#### What you are asked to do:
Pick each line that has "використовувати" out of the records.

#### Records for processing:
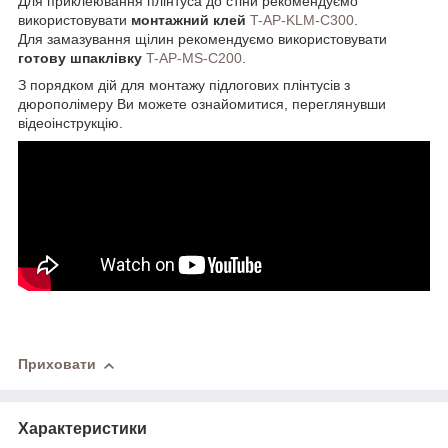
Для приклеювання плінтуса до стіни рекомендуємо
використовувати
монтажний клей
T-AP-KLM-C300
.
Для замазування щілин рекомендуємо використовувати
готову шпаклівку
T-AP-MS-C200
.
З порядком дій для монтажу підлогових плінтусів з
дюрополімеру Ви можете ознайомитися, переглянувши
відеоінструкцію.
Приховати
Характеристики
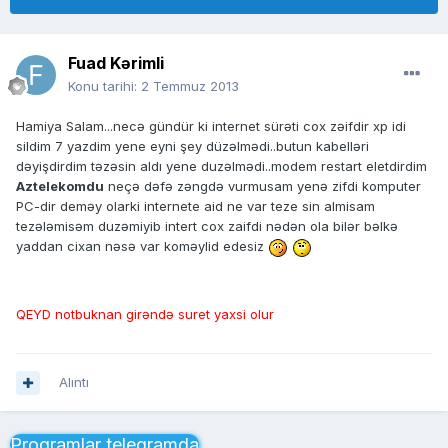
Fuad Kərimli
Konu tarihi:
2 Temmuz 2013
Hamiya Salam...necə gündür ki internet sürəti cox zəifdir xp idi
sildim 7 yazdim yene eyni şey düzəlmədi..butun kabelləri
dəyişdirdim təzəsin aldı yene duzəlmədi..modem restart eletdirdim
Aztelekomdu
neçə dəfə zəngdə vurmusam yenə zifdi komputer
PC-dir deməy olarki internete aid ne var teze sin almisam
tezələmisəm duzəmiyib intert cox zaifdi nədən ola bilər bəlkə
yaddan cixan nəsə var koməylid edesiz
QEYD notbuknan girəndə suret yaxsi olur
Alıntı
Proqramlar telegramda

#### Answer area:
використовувати
Для замазування щілин рекомендуємо використовувати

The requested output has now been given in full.